The unprecedented all-of-government information-sharing capacity afforded by SCISA can only be seen to undermine whatever trust has been rebuilt between veterans and the federal government since the Bruyea scandal. It obviously has a negative impact on the very mandate of Veterans Affairs.
Moving now to my second point, I would like to highlight not only that SCISA has no requirement for individualized grounds for data collection and can facilitate the sharing of entire databases but that it also seems likely that it was enacted precisely for the purpose of bulk data acquisition. It does not seem likely that the model of information sharing that is in SCISA is meant to address merely the possible need for clarification of the disclosures that were permissible under the Privacy Act. I note that during the Vancouver Olympics, when the police were discovered to have purchased a military-grade sonic weapon, they said they were only planning to use it as a giant megaphone, yet they did not buy a giant megaphone: they bought a sonic cannon. Similarly, we did not get an amendment to the Privacy Act: we got SCISA.
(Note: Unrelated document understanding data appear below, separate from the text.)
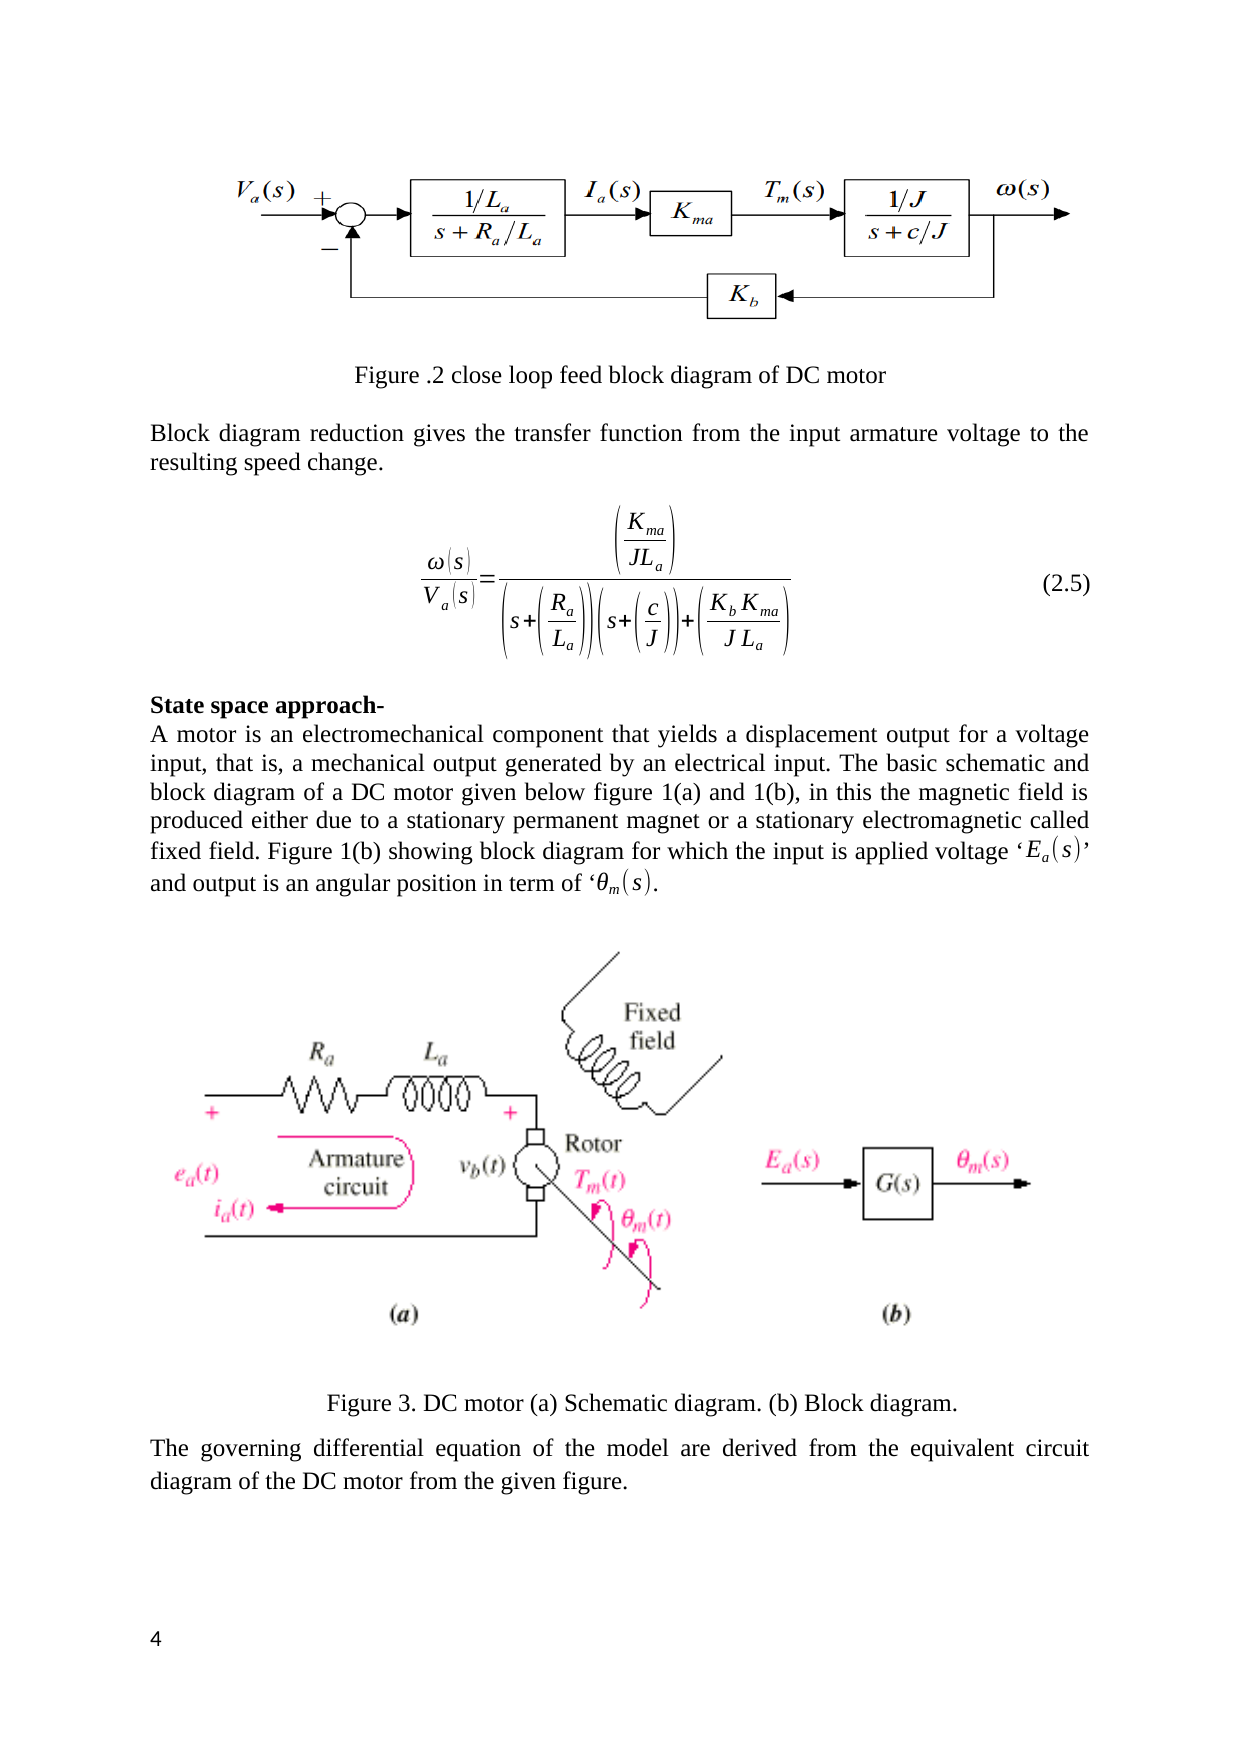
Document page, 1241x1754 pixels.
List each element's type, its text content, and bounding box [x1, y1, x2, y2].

picture [151, 943, 1089, 1384]
text The governing differential equation of the model are derived from the equivalent circuit diagram of the DC motor from the given figure. [150, 1433, 1090, 1495]
text A motor is an electromechanical component that yields a displacement output for a voltage input, that is, a mechanical output generated by an electrical input. The basic schematic and block diagram of a DC motor given below figure 1(a) and 1(b), in this the magnetic field is produced either due to a stationary permanent magnet or a stationary electromagnetic called fixed field. Figure 1(b) showing block diagram for which the input is applied voltage ‘’ and output is an angular position in term of ‘. [150, 719, 1090, 898]
text Block diagram reduction gives the transfer function from the input armature voltage to the resulting speed change. [150, 418, 1090, 475]
picture [202, 150, 1143, 333]
text (2.5) [150, 504, 1090, 662]
text Figure .2 close loop feed block diagram of DC motor [150, 360, 1090, 389]
text Figure 3. DC motor (a) Schematic diagram. (b) Block diagram. [150, 944, 1090, 1416]
text State space approach- [150, 691, 1090, 719]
This fall we have seen a litany of incidents in which CSIS in particular has been seen to be unmoored from lawfulness in important aspects of its primary activities. It must be noted that the alarm and concern that has been sounded so strongly, not least by the Federal Court, pertains mainly to the collection, use, and retention of bulk data. Sadly, we have learned that section 12 of the CSIS Act, which is the standard for strict necessity, has proved to be very little barrier to CSIS accessing bulk data. As we know from the only SIRC audit ever done, released this fall, SIRC found no evidence to indicate that CSIS had appropriately considered the threshold as required in the CSIS Act in the collection of their bulk data. As a result, it is possible at this juncture that the vast majority, or even everything, in the CSIS bulk data holdings constitutes illegal spying on Canadians.
It has been argued that the troublingly low thresholds for sharing information in SCISA are tempered by the Privacy Act and other governing legislation, including the CSIS Act. Certainly recent events give us no reason to be confident that they are operating as meaningful protections. Not only have some of the recently discovered violations of the CSIS Act been going on for over a decade, but none of them appears to have been remedied. Indeed, there is widespread concern that they will not be remedied and will be condoned with after-the-fact legislation, which will further corrode public trust.
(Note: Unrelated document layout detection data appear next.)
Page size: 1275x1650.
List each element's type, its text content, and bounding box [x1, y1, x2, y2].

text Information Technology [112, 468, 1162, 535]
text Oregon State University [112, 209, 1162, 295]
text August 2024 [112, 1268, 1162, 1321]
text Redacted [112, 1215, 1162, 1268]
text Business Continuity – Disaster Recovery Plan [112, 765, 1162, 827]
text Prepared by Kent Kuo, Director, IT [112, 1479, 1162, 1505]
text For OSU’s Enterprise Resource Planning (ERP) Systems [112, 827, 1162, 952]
At this juncture, we simply have too much evidence to the contrary to accept that SCISA has checks and balances that will mitigate the unprecedented scale of information disclosure that it allows. The reality is that these other legislated potential checks have been failing utterly to meaningfully constrain bulk data acquisitions. It is untenable to claim at this juncture that finding out about a decade's worth of illegal spying is the system working; it is clearly the system not working.
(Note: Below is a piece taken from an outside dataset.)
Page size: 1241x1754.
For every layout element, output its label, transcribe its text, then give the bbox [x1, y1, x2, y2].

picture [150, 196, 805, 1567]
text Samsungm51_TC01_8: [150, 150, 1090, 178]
The notion that we have an effective limitation to SCISA in other legislation has thus far not proved true. It is nevertheless not the model that should be applied. It is SCISA itself, which was never justified and which actually undermines the very mandates of some of its included agencies, that must be repealed. Amendments, in our position, and clarifications on disclosure powers, if they are needed, should be part of the Privacy Act.
Those are my prepared comments. Thank you very much.